Task:
Copy each line of the data beneath in which the word "couverture" appears.

Available data:
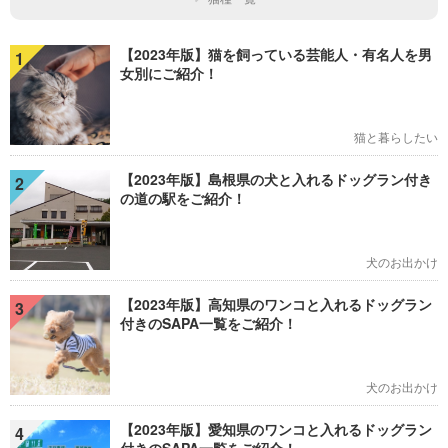
【2023年版】猫を飼っている芸能人・有名人を男
1
女別にご紹介！
猫と暮らしたい
【2023年版】島根県の犬と入れるドッグラン付き
2
の道の駅をご紹介！
犬のお出かけ
【2023年版】高知県のワンコと入れるドッグラン
3
付きのSAPA一覧をご紹介！
犬のお出かけ
【2023年版】愛知県のワンコと入れるドッグラン
4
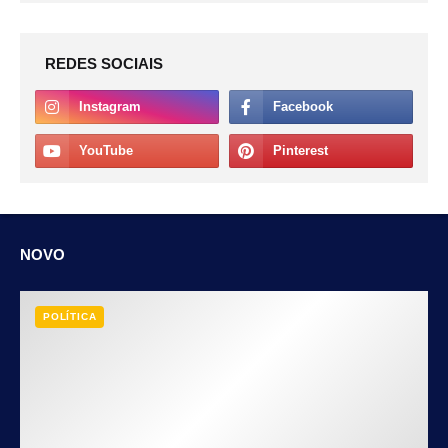
REDES SOCIAIS
NOVO
POLÍTICA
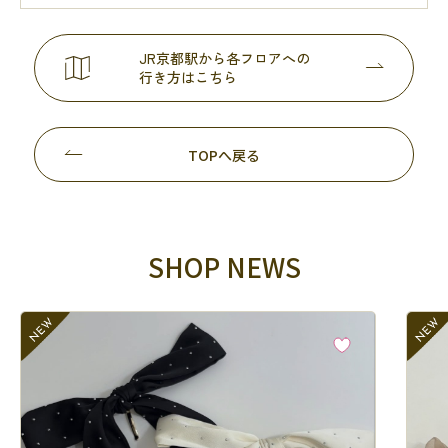
JR京都駅から各フロアへの
行き方はこちら
TOPへ戻る
SHOP NEWS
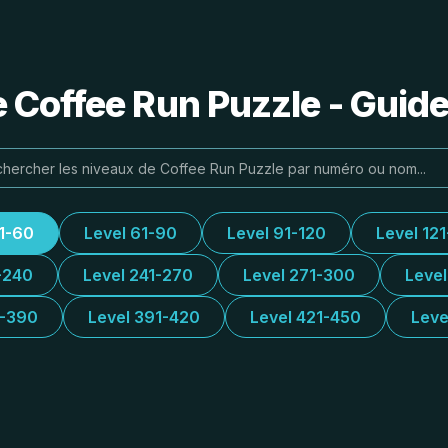
e Coffee Run Puzzle - Guide
31-60
Level 61-90
Level 91-120
Level 12
-240
Level 241-270
Level 271-300
Leve
1-390
Level 391-420
Level 421-450
Leve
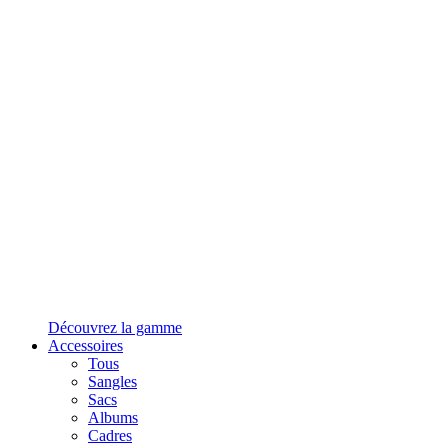
Découvrez la gamme
Accessoires
Tous
Sangles
Sacs
Albums
Cadres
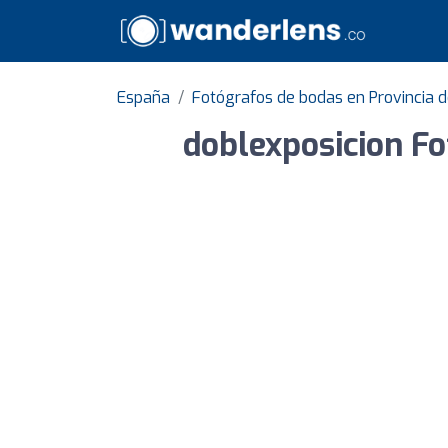
España
Fotógrafos de bodas en Provincia d
doblexposicion Fo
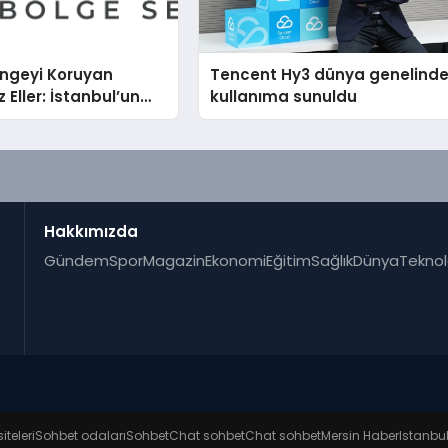
engeyi Koruyan
Tencent Hy3 dünya genelind
Eller: İstanbul’un
kullanıma sunuldu
ı Semtinde Teknik
rçeği
Hakkımızda
Gündem
Spor
Magazin
Ekonomi
Eğitim
Sağlık
Dünya
Teknol
iteleri
Sohbet odaları
Sohbet
Chat sohbet
Chat sohbet
Mersin Haber
Istanbu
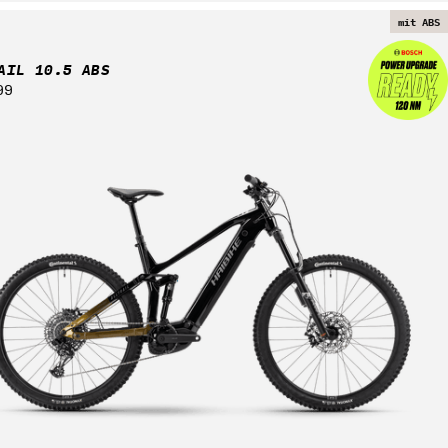
mit ABS
AIL 10.5 ABS
ärer
99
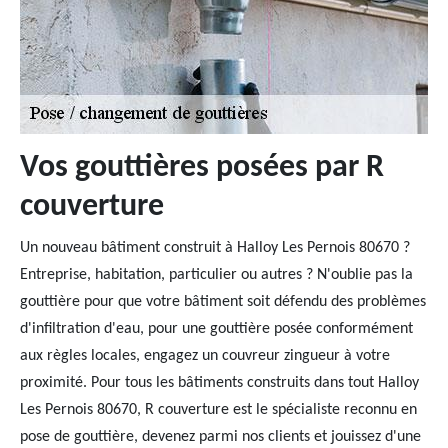
Vos gouttières posées par R
couverture
Un nouveau bâtiment construit à Halloy Les Pernois 80670 ?
Entreprise, habitation, particulier ou autres ? N'oublie pas la
gouttière pour que votre bâtiment soit défendu des problèmes
d'infiltration d'eau, pour une gouttière posée conformément
aux règles locales, engagez un couvreur zingueur à votre
proximité. Pour tous les bâtiments construits dans tout Halloy
Les Pernois 80670, R couverture est le spécialiste reconnu en
pose de gouttière, devenez parmi nos clients et jouissez d'une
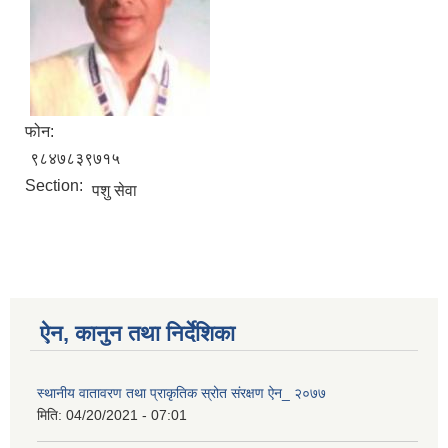
फोन:
९८४७८३९७१५
Section:
पशु सेवा
ऐन, कानुन तथा निर्देशिका
स्थानीय वातावरण तथा प्राकृतिक स्रोत संरक्षण ऐन_ २०७७
मिति:
04/20/2021 - 07:01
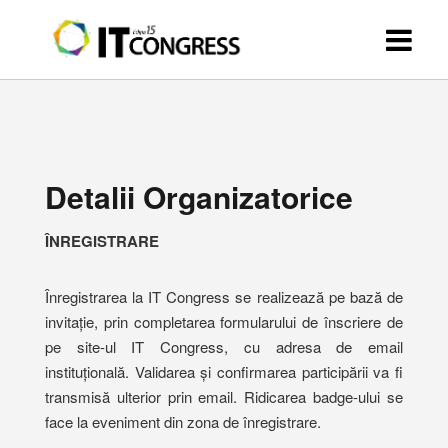
Detalii Organizatorice
ÎNREGISTRARE
Înregistrarea la IT Congress se realizează pe bază de
invitație, prin completarea formularului de înscriere de
pe site-ul IT Congress, cu adresa de email
instituțională. Validarea și confirmarea participării va fi
transmisă ulterior prin email. Ridicarea badge-ului se
face la eveniment din zona de înregistrare.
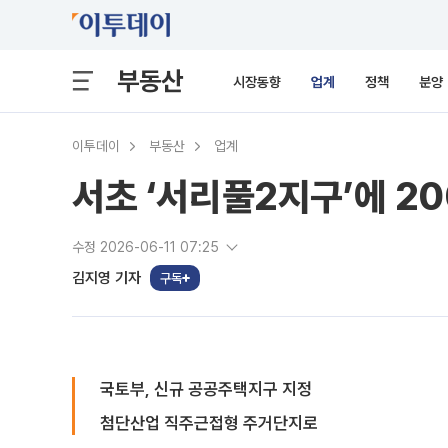
부동산
시장동향
업계
정책
분양
이투데이
부동산
업계
서초 ‘서리풀2지구’에 2
수정 2026-06-11 07:25
김지영 기자
구독
국토부, 신규 공공주택지구 지정
첨단산업 직주근접형 주거단지로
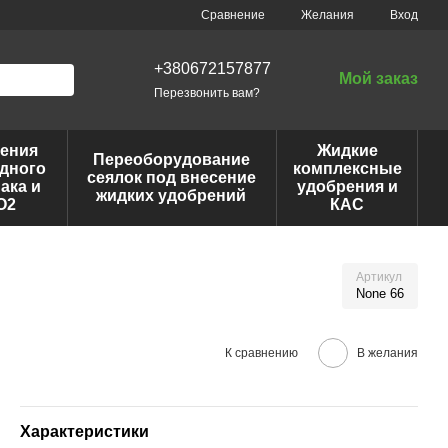
Сравнение
Желания
Вход
+380672157877
Мой заказ
Перезвонить вам?
ения
Жидкие
Переоборудование
дного
комплексные
сеялок под внесение
ака и
удобрения и
жидких удобрений
O2
КАС
Артикул
None 66
К сравнению
В желания
Характеристики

Task response:
couverture
Les Pernois 80670, R couverture est le spécialiste reconnu en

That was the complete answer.